Other side effects of this drug: Talk with your doctor right away if you have any of these signs of:

• Bleeding like vomiting blood or vomit that looks like coffee grounds; coughing up blood; blood in the urine; black, red, or tarry stools; bleeding from the gums; abnormal vaginal bleeding; bruises without a reason or that get bigger; or any severe or persistent bleeding.
• Back pain
• Paralysis
• Leaking of urine
• Leaking of stool
• Severe dizziness
• Passing out
• Confusion
• Severe headache
• Burning or numbness feeling
• Muscle weakness
• Signs of a significant reaction like wheezing; chest tightness; fever; itching; bad cough; blue skin color; seizures; or swelling of face, lips, tongue, or throat.

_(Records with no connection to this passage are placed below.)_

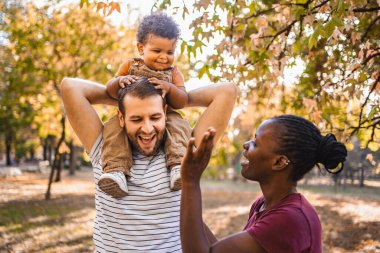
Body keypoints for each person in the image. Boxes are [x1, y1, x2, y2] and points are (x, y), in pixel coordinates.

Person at [60, 77, 237, 252]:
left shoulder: (185, 152)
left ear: (165, 113)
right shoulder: (104, 148)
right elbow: (70, 87)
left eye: (155, 117)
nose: (147, 128)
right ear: (121, 118)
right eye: (136, 119)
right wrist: (125, 98)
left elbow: (227, 91)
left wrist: (175, 98)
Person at [180, 115, 347, 253]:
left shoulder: (290, 219)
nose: (246, 145)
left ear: (279, 162)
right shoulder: (263, 204)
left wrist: (190, 181)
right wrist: (179, 203)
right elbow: (217, 249)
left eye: (256, 143)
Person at [100, 13, 190, 198]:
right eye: (157, 51)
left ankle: (177, 167)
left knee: (179, 125)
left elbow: (183, 101)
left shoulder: (174, 74)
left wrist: (170, 88)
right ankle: (116, 171)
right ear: (141, 48)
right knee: (112, 128)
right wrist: (119, 81)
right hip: (132, 115)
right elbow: (109, 90)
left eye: (170, 52)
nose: (164, 57)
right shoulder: (130, 64)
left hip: (164, 115)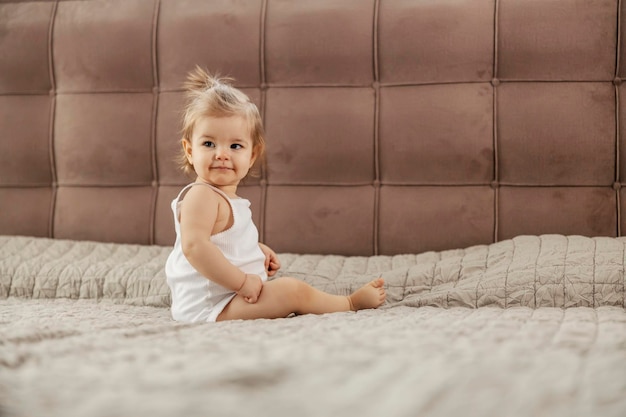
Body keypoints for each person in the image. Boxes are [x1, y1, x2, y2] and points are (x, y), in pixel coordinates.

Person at [165, 67, 386, 322]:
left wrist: (254, 249)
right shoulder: (201, 196)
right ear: (190, 150)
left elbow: (220, 240)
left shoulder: (224, 198)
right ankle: (348, 303)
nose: (222, 154)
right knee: (291, 291)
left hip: (226, 297)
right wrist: (241, 282)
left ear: (252, 155)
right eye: (209, 144)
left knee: (285, 289)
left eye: (235, 145)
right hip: (209, 306)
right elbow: (195, 247)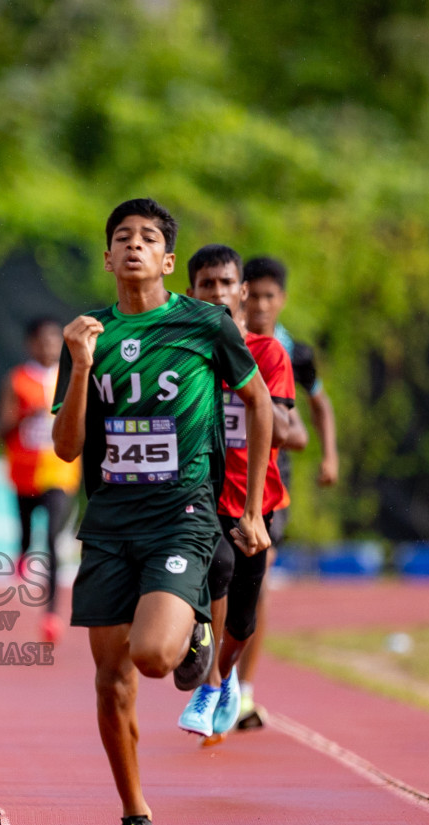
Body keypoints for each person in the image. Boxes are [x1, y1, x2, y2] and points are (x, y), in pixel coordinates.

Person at [51, 198, 273, 825]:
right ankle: (134, 815)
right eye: (122, 237)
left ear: (168, 260)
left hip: (182, 513)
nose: (134, 246)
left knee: (152, 657)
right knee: (111, 679)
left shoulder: (204, 323)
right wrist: (83, 363)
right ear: (108, 256)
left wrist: (254, 507)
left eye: (148, 238)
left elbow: (257, 403)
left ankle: (196, 624)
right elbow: (64, 448)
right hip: (110, 520)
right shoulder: (86, 336)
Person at [184, 245, 307, 741]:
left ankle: (228, 676)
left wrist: (246, 384)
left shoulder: (271, 352)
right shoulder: (186, 351)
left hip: (257, 499)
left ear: (243, 293)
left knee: (244, 607)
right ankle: (205, 670)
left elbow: (283, 430)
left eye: (226, 285)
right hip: (198, 493)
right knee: (217, 568)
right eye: (206, 286)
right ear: (190, 293)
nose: (217, 294)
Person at [234, 256, 338, 730]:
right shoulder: (224, 343)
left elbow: (316, 409)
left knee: (258, 579)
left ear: (283, 300)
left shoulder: (294, 354)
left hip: (273, 481)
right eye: (251, 294)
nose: (259, 304)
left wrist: (328, 455)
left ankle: (245, 692)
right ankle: (214, 676)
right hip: (222, 475)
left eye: (268, 296)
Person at [0, 317, 81, 643]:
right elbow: (1, 428)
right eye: (41, 341)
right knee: (27, 533)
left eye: (53, 340)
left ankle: (50, 614)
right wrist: (25, 415)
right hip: (24, 471)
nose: (48, 346)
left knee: (52, 542)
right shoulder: (18, 380)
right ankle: (21, 556)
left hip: (60, 470)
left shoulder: (71, 377)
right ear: (31, 344)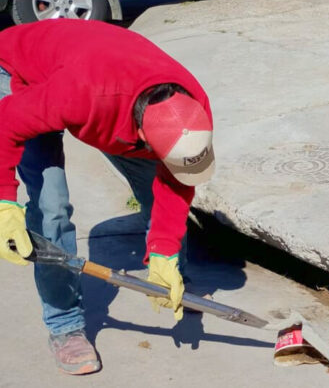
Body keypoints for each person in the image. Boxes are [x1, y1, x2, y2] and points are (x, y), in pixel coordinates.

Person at [0, 19, 215, 375]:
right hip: (17, 72)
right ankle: (64, 324)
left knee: (155, 189)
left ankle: (173, 276)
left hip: (91, 69)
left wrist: (163, 253)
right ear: (141, 137)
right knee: (50, 206)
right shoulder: (83, 96)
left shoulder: (193, 110)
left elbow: (178, 182)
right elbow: (6, 124)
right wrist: (4, 201)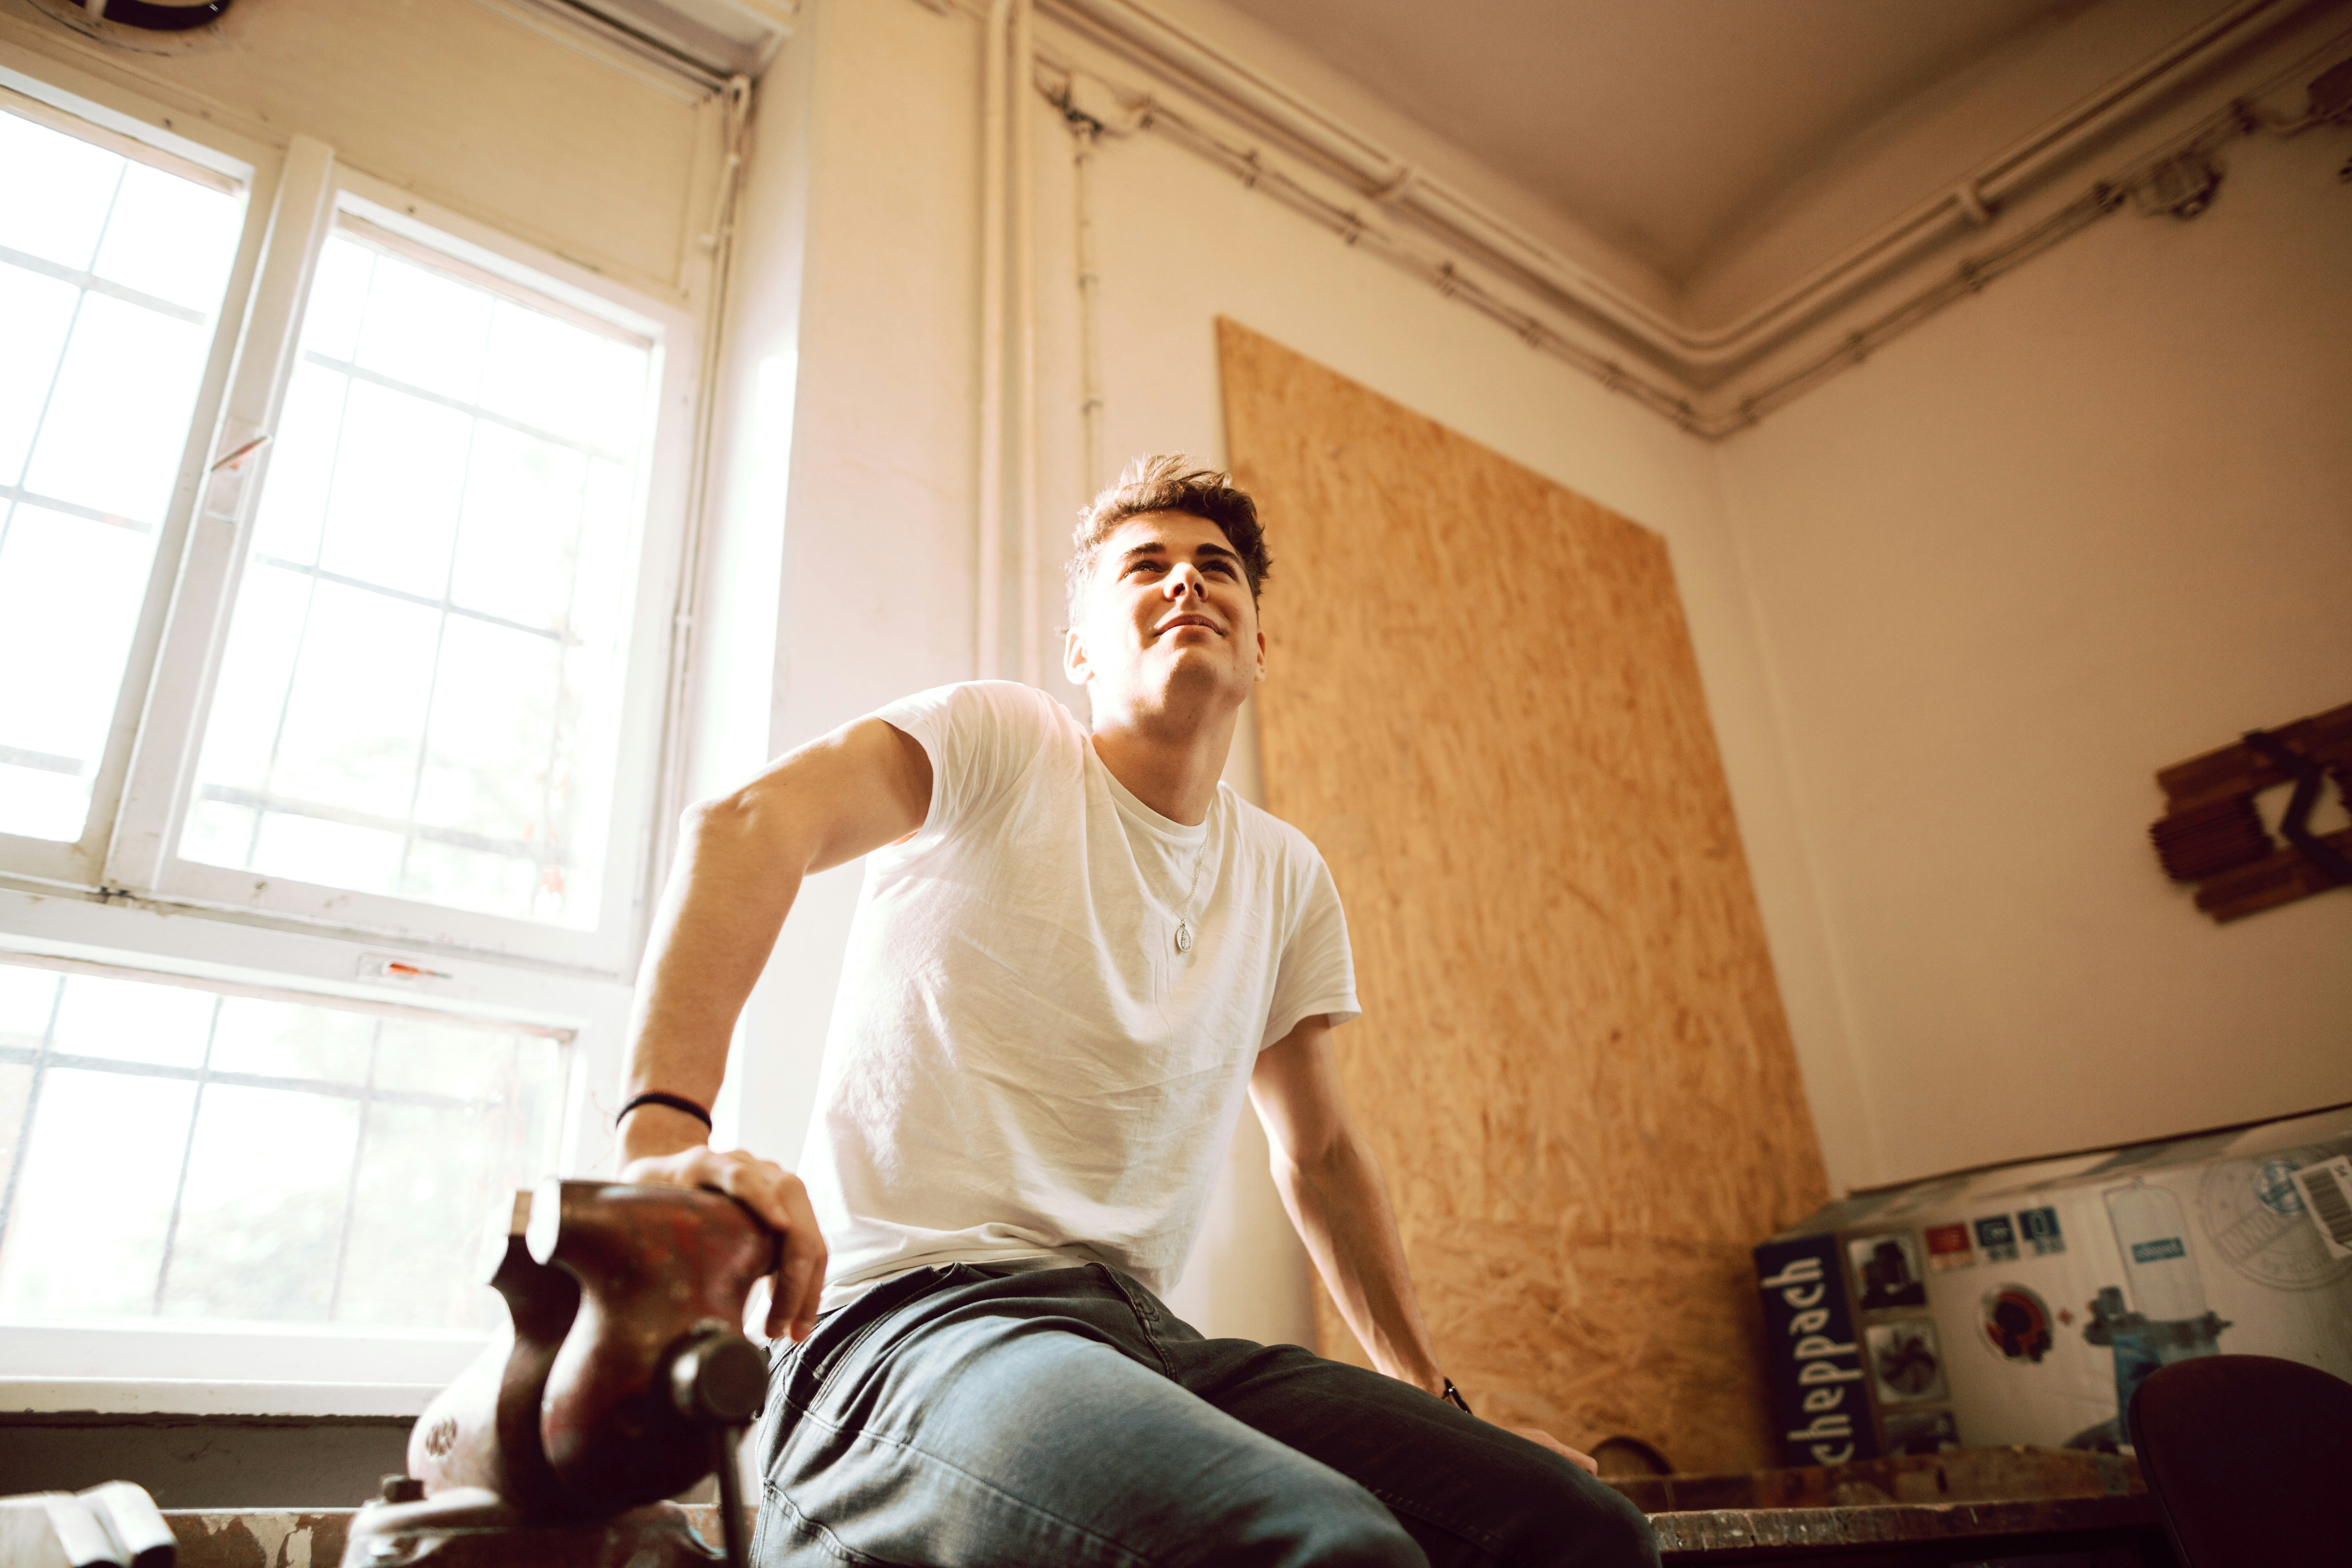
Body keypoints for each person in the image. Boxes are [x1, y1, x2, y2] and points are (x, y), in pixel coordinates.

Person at [617, 456, 1659, 1567]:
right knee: (1330, 1546)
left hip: (1142, 1341)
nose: (1185, 584)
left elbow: (1323, 1154)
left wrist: (1430, 1394)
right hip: (904, 1335)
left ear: (1258, 647)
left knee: (1583, 1530)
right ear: (1080, 651)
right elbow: (744, 825)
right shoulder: (999, 741)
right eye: (1144, 567)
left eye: (1217, 569)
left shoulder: (1283, 873)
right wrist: (658, 1147)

Note: This is not a comprehensive list of all side effects. Talk to your doctor if you have questions.

Consumer Information Use and Disclaimer: This information should not be used to decide whether or not to take this medicine or any other medicine. Only the healthcare provider has the knowledge and training to decide which medicines are right for a specific patient. This information does not endorse any medicine as safe, effective, or approved for treating any patient or health condition. This is only a brief summary of general information about this medicine. It does NOT include all information about the possible uses, directions, warnings, precautions, interactions, adverse effects, or risks that may apply to this medicine. This information is not specific medical advice and does not replace information you receive from the healthcare provider. You must talk with the healthcare provider for complete information about the risks and benefits of using this medicine.